Task goal:
Copy the passage from the post on satellite attitude control with thrusters word for word, starting with "In case of a" and going on through "care about translation.".

Source:
━━━━━━━━
13
$\begingroup$

In case of a very specific rotation, even one suffices, but it must be located just right for that specific axis of rotation, and if you want to rotate the satellite, it can do so in that specific axis only, and one direction only.

So, first, assumptions:

  • RCS is the only method of rotational stabilization. If there are any gyroscopes, magnetorquers etc, we don't take them into account.
  • we don't care about translation.
  • the thrusters are not gimballed, vectorable or anything like that - each provides thrust in one direction only.
  • but the moment and power at which they are fired can be very precisely controlled. No negative thrust though, that requires a second thruster.
  • we also have a good information about the attitude changes from the sensors, but the spin/tumble we have entered is arbitrary (within reason, not destructive).
  • for simplicity let's assume a spherical satellite with all mass concentrated in the center, massless thrusters, they may be installed on (massless) trusses extending from the satellite, if need be.
━━━━━━━━
Listing:
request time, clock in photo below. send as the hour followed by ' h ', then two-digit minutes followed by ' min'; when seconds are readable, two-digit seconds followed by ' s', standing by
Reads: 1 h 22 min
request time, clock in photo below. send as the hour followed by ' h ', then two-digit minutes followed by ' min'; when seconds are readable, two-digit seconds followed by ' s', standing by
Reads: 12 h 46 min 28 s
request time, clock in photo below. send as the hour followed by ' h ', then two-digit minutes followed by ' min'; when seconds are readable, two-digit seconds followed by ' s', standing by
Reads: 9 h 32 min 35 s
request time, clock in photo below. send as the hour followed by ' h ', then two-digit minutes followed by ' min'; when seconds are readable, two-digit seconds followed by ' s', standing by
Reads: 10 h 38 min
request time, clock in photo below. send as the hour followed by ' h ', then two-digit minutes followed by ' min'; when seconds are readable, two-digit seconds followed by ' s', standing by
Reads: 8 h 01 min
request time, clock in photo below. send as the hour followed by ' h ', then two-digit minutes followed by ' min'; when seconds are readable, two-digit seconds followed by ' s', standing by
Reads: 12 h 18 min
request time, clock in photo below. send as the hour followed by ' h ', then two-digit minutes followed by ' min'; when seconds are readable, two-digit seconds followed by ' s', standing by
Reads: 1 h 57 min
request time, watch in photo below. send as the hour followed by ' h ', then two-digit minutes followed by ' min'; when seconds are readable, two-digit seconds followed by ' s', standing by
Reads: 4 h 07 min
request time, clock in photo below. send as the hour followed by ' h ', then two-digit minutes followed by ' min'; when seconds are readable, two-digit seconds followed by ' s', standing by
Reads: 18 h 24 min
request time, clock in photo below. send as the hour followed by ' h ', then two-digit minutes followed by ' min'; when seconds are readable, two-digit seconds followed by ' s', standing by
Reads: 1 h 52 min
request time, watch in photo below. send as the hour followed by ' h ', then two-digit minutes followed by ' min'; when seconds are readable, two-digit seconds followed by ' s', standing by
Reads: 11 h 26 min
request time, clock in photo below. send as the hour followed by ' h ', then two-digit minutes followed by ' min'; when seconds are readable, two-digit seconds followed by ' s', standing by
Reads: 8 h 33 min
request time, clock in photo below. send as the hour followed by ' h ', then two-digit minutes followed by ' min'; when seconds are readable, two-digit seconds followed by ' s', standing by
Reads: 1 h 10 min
━━━━━━━━
Response to this exercise:
In case of a very specific rotation, even one suffices, but it must be located just right for that specific axis of rotation, and if you want to rotate the satellite, it can do so in that specific axis only, and one direction only.

So, first, assumptions:

  • RCS is the only method of rotational stabilization. If there are any gyroscopes, magnetorquers etc, we don't take them into account.
  • we don't care about translation.